Walltime wasn’t able to process customer deposits because their funds were frozen & reportedly suffered damage during this period. Walltime’s attorney said the losses exceed the $250K that was stuck in the account at Caixa Econômica & only a “probable future indemnity action” will see it recoup them. Walltime’s case against Caixa Econômica was filed back in early April of this year, as it claims its “bank account was blocked without any notice or justification” on March 22nd. According to Walltime’s attorney, the bank’s moves go against guidelines set by Brazil’s central bank.

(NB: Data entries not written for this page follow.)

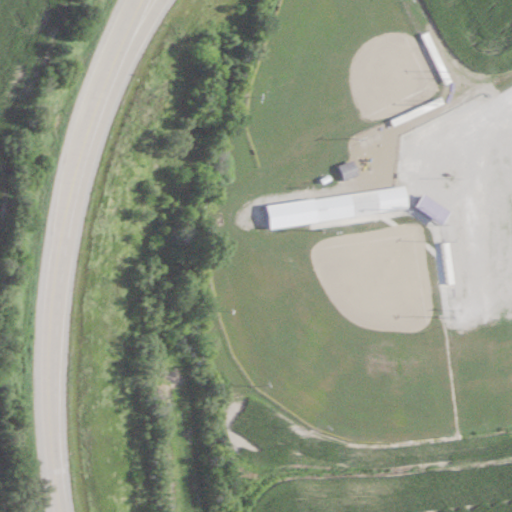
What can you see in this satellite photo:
road: (124, 42)
road: (136, 43)
building: (439, 57)
park: (329, 75)
building: (418, 116)
building: (348, 172)
building: (361, 201)
building: (363, 202)
building: (433, 207)
building: (433, 210)
road: (473, 241)
parking lot: (486, 252)
park: (362, 253)
building: (448, 262)
road: (56, 296)
park: (338, 340)
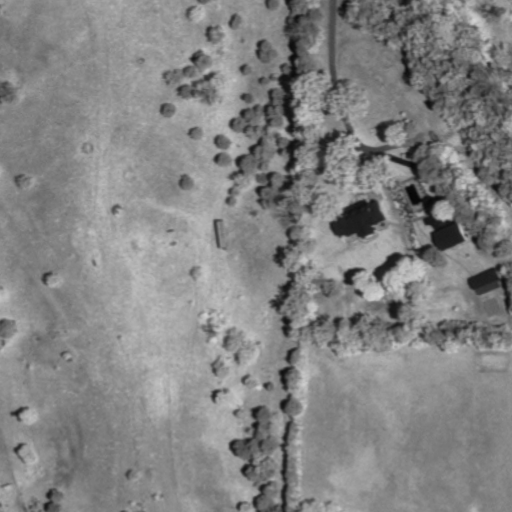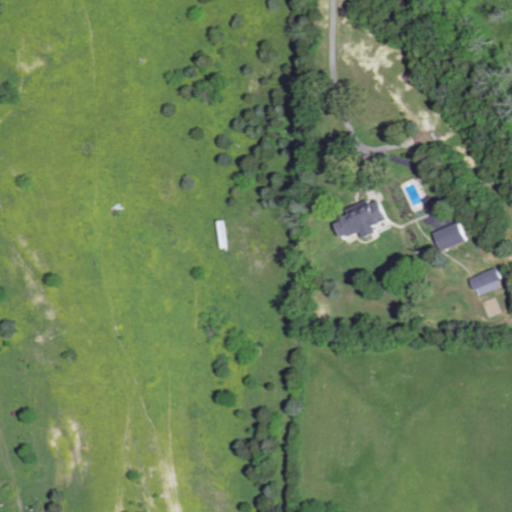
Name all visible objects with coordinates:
building: (368, 219)
building: (459, 236)
building: (494, 282)
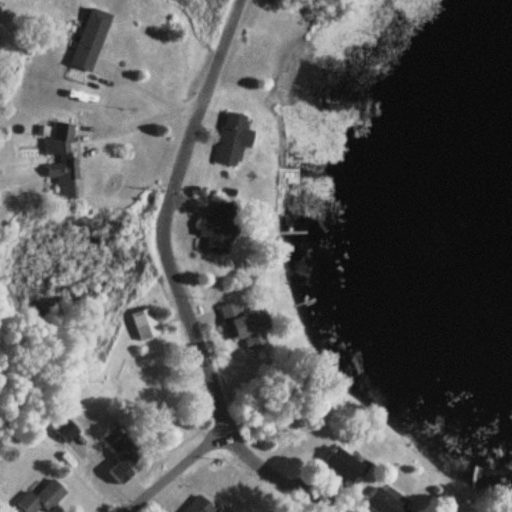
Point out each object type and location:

SBI invests $9M in institutional grade cryptocurrency derivatives platform
Japanese financial services giant SBI Holdings has invested $9 million in US digital marketplace architect Clear Markets to fund the creation of a cryptocurrency derivatives trading platform built for institutional investors. SBI Crypto Investment has obtained a 12% stake in Clear Markets, which is headquartered in Charlotte, NC and has branch offices in NYC, London, and Tokyo. SBI reportedly paid 1 billion yen ($9 million) for its minority ownership position in the company.
In funding Clear Markets, SBI aims to build a derivatives exchange that allows institutional investors to trade investment products tied to the price movements of Bitcoin and other cryptoassets. Such products, which may include futures, options, and swaps, allow institutions to hedge other positions that they may have in the cryptocurrency market, reducing risk and enabling them to lock in profits or mitigate losses.The entry of new custodians into the market & the development of new platforms are expected to provide institutions with more flexibility in how they obtain exposure to cryptoassets.